NO WRITER ATTRIBUTED

America is committed to the destruction of Nazidom, to a policy of victory though the heavens fall. With each new move of the Administration, more ground slides out from under the non-interventionist cause. As the country rapidly nears a definite plump on the belligerent side of the fence, the desperate importance of a final triumph becomes clearer and clearer, and gigantic productive and military efforts become a crusade. But neither the beating of war's drums nor the grim, inevitable prospect of years of blood and sacrifice should be allowed to destroy Uncle Sam's sense of proportion as to the real goal. Without a great deal more thought and action in the spirit of President Roosevelt's campaign for the first of the four freedoms in Russia; without foresight and preparation for a post-war world, the best America can hope for from her participation is a negative quantity.
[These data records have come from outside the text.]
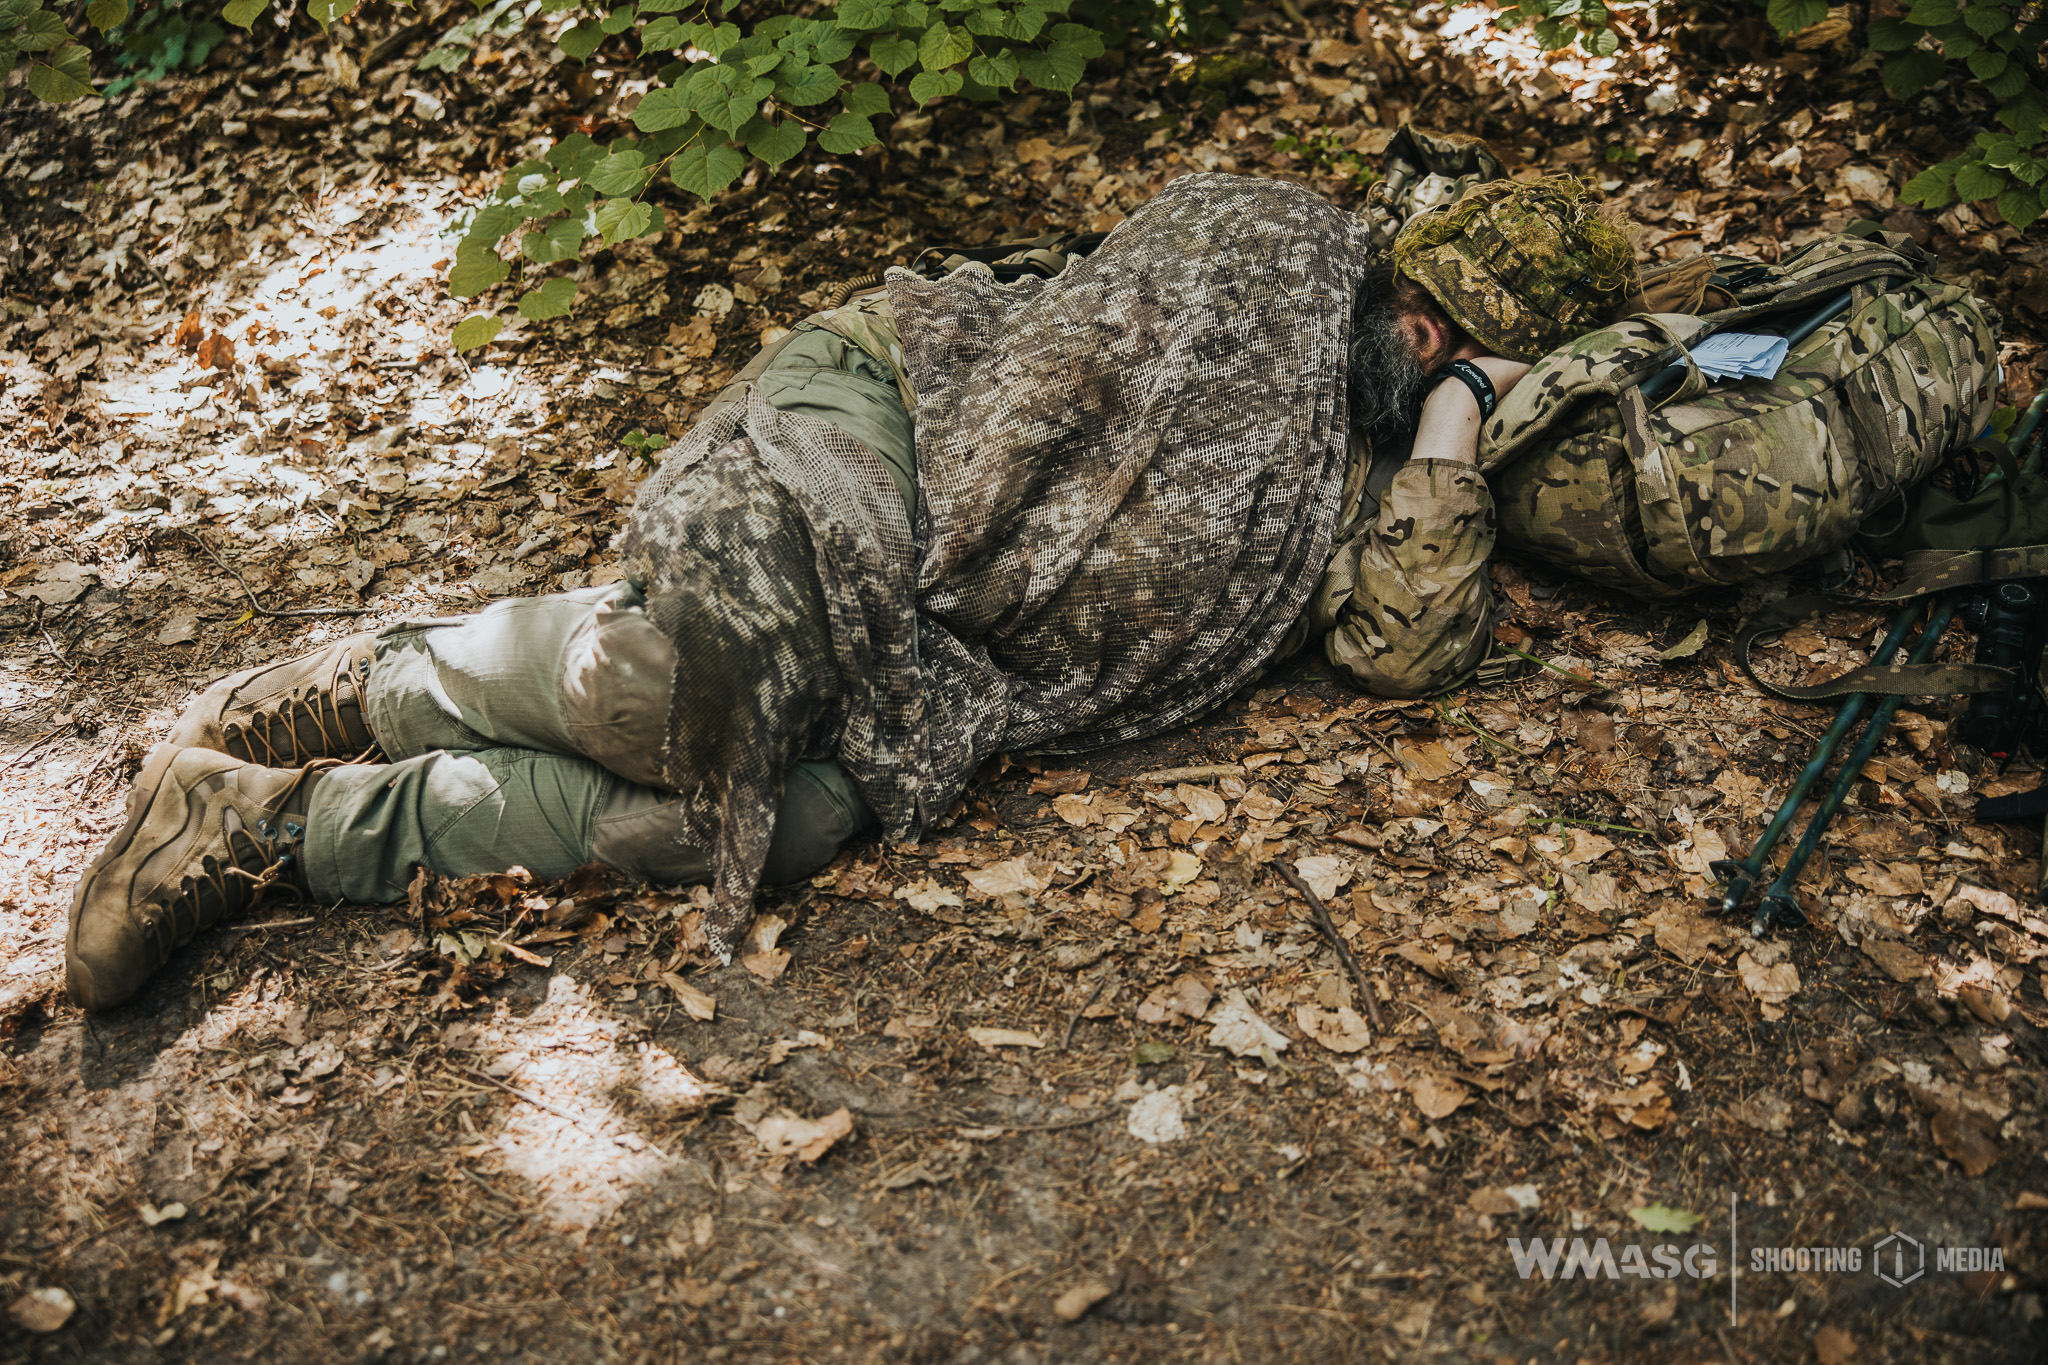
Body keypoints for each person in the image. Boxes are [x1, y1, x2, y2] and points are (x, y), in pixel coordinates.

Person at [66, 169, 1640, 1010]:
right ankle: (366, 686)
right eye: (1428, 308)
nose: (1424, 336)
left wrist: (1447, 432)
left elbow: (1403, 650)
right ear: (1406, 262)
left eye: (1466, 341)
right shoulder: (1285, 239)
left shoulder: (1375, 488)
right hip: (891, 416)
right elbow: (1086, 377)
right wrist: (927, 573)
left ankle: (266, 828)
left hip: (958, 659)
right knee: (701, 689)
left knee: (772, 816)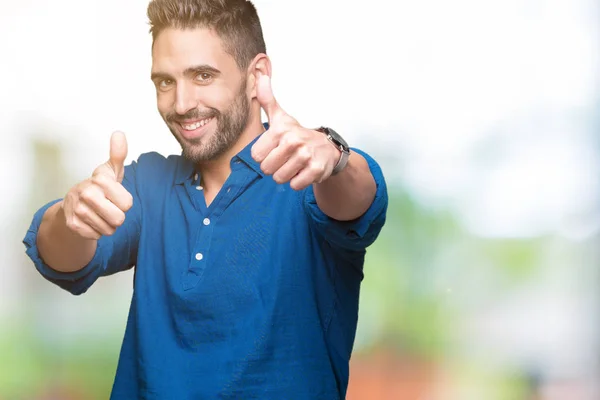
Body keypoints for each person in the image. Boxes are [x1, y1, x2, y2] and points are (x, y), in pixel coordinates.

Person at [23, 0, 388, 398]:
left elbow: (359, 201)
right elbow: (62, 260)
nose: (181, 104)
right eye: (165, 82)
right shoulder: (148, 183)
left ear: (257, 76)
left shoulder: (308, 176)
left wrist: (335, 157)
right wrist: (71, 215)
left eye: (202, 75)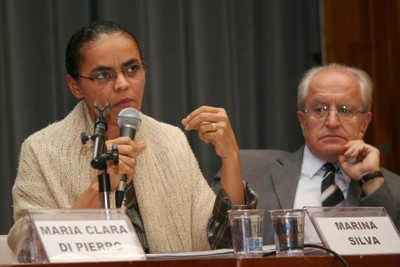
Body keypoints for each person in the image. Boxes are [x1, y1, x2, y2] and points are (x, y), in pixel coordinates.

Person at [7, 20, 257, 257]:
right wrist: (100, 188)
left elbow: (220, 241)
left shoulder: (170, 140)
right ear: (75, 86)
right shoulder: (41, 150)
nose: (123, 84)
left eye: (132, 69)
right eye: (103, 75)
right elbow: (28, 248)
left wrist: (231, 158)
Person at [213, 63, 400, 245]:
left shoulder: (391, 189)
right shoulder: (248, 171)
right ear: (303, 122)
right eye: (320, 109)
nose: (332, 122)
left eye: (345, 110)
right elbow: (217, 242)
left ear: (364, 123)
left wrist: (372, 180)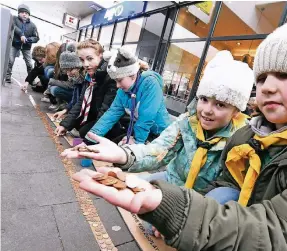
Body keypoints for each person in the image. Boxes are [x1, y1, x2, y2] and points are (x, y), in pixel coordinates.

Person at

Religious freedom in Russia is a very thin "opening wedge" indeed. War is a time of quick and violent change, of surging idealism and consequently unparalleled opportunity, and it is surprising that Mr. Roosevelt has not been quicker to realize this. In spite of the terror and chaos abroad, and in spite of our conviction that the tragedy is for us as well as them, America does stand in a relatively favored position. It is in our power to direct the course of the war and of the final settlement because our strength is so vital to the Allies. Certainly we should be eager to speed all aid to the anti-Nazi forces. But does that mean that we have no further duty or service to perform for the world? Can we not demand an explanation of why Lord Halifax opposses a federated Europe after the war, of Anthony Eden's return to the repressive principles of Versailles, of what kind of liberalism Mr. Churchill plans for England after the war--the same Mr. Churchill who a few years ago vilified the New Deal in public speeches? Is the demand for religious tolerance in Russia really an opening wedge, or just a sop for the Catholics who care? If England goes along a reactionary political path, it can hardly be expected that Soviet Russia or any other important European nation will follow the lone example of the United States.
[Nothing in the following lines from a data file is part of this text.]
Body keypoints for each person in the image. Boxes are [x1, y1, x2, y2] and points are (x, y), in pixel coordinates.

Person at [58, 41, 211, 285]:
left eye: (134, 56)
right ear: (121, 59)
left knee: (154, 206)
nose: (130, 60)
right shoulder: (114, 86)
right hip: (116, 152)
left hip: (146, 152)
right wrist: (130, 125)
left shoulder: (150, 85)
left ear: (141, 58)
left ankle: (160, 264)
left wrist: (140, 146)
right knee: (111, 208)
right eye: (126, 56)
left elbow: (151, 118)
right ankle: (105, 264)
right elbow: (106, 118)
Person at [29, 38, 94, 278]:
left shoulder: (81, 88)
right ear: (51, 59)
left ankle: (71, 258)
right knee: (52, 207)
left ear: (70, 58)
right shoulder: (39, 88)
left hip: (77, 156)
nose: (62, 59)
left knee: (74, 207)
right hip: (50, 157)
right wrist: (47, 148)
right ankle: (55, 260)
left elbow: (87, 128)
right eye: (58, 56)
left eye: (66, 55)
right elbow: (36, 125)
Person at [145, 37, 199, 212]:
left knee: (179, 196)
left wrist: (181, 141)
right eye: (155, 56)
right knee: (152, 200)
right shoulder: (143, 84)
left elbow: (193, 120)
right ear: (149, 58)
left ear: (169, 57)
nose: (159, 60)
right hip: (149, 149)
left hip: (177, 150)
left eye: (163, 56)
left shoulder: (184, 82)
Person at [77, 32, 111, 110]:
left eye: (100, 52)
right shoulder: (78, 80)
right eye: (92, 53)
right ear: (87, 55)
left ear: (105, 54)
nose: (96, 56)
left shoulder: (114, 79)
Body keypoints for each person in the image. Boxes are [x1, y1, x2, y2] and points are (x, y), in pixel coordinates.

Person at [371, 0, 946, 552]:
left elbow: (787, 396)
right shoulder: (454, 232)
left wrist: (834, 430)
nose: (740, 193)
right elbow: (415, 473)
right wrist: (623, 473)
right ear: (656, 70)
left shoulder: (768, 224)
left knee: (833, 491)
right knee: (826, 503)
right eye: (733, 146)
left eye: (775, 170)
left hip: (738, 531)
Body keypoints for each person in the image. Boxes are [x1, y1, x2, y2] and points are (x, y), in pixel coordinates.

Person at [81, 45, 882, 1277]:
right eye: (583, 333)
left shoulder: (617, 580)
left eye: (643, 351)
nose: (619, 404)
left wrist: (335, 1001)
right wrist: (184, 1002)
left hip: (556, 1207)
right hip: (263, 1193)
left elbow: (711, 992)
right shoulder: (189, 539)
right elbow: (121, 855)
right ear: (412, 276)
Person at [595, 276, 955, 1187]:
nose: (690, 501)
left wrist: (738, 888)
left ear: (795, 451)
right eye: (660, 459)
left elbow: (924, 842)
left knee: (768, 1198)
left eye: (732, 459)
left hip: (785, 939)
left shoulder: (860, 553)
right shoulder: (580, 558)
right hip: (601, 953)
But can even our own country take a holier-than-thou attitude? It's true, America can justly claim to be the most democratic world power, but there are ever-present threats within as well as without which demand a liberal dose of "eternal vigilance." What about Georgia's Governor Talmadge, the Dies and Rapp-Coudert committees, the hounding intolerance of the "justice" dealt out to Bridges and Browder? These are sinister ripples which could easily become a whirlpool of suppression. However fine the direction of Roosevelt's foreign policy, what about the hypocrisy and backhandedness of his means? What about the banning from the ballot of the Socialists in many states last November, and the New York business men's conference which avowed a preference toward fascism over Socialism? And "Socialism" is a brand for New Dealers in their vocabulary. The problem of the Midwest has not had its quota of thought and discussion, perhaps because it is political dynamite. A hotbed of isolationism, this section is not likely to support enthusiastically a full-scale war; yet when the war is over its people will presumably be asked to submit to a trade-pact tariff-lowering policy, which they feel is a sock at their bread-basket. And what steps are being taken against the post-war flames of hate which make any sane treatment of a defeated enemy impossible? Lastly, is there any hope that Congress will knife through political morass and public let-George-do-it-iveness to solve the problem of wartime inflation, and so cushion the eventual shock?

There can be no compromise with Hitler; at last Americans are being awakened to the fact that his way or ours must rule. But the country needs to be aroused to something else: the dangers of an unplanned future, and of anti-democratic sentiments already looming large in the land of the free. America must realize that isolationism and neutrality are outmoded concepts, not just in this crisis, but for good. She must assume her place and her responsibilities in a war world, and she must lay firm foundations now for a League with teeth in it, as well as for true democracy at home and abroad. The idealistic phrases of World War I may mock us now. But they should not chill the hearts that hope for a more lasting society of nations. The American people must become united on peace aims as well as war strategy, and there is no time to lose.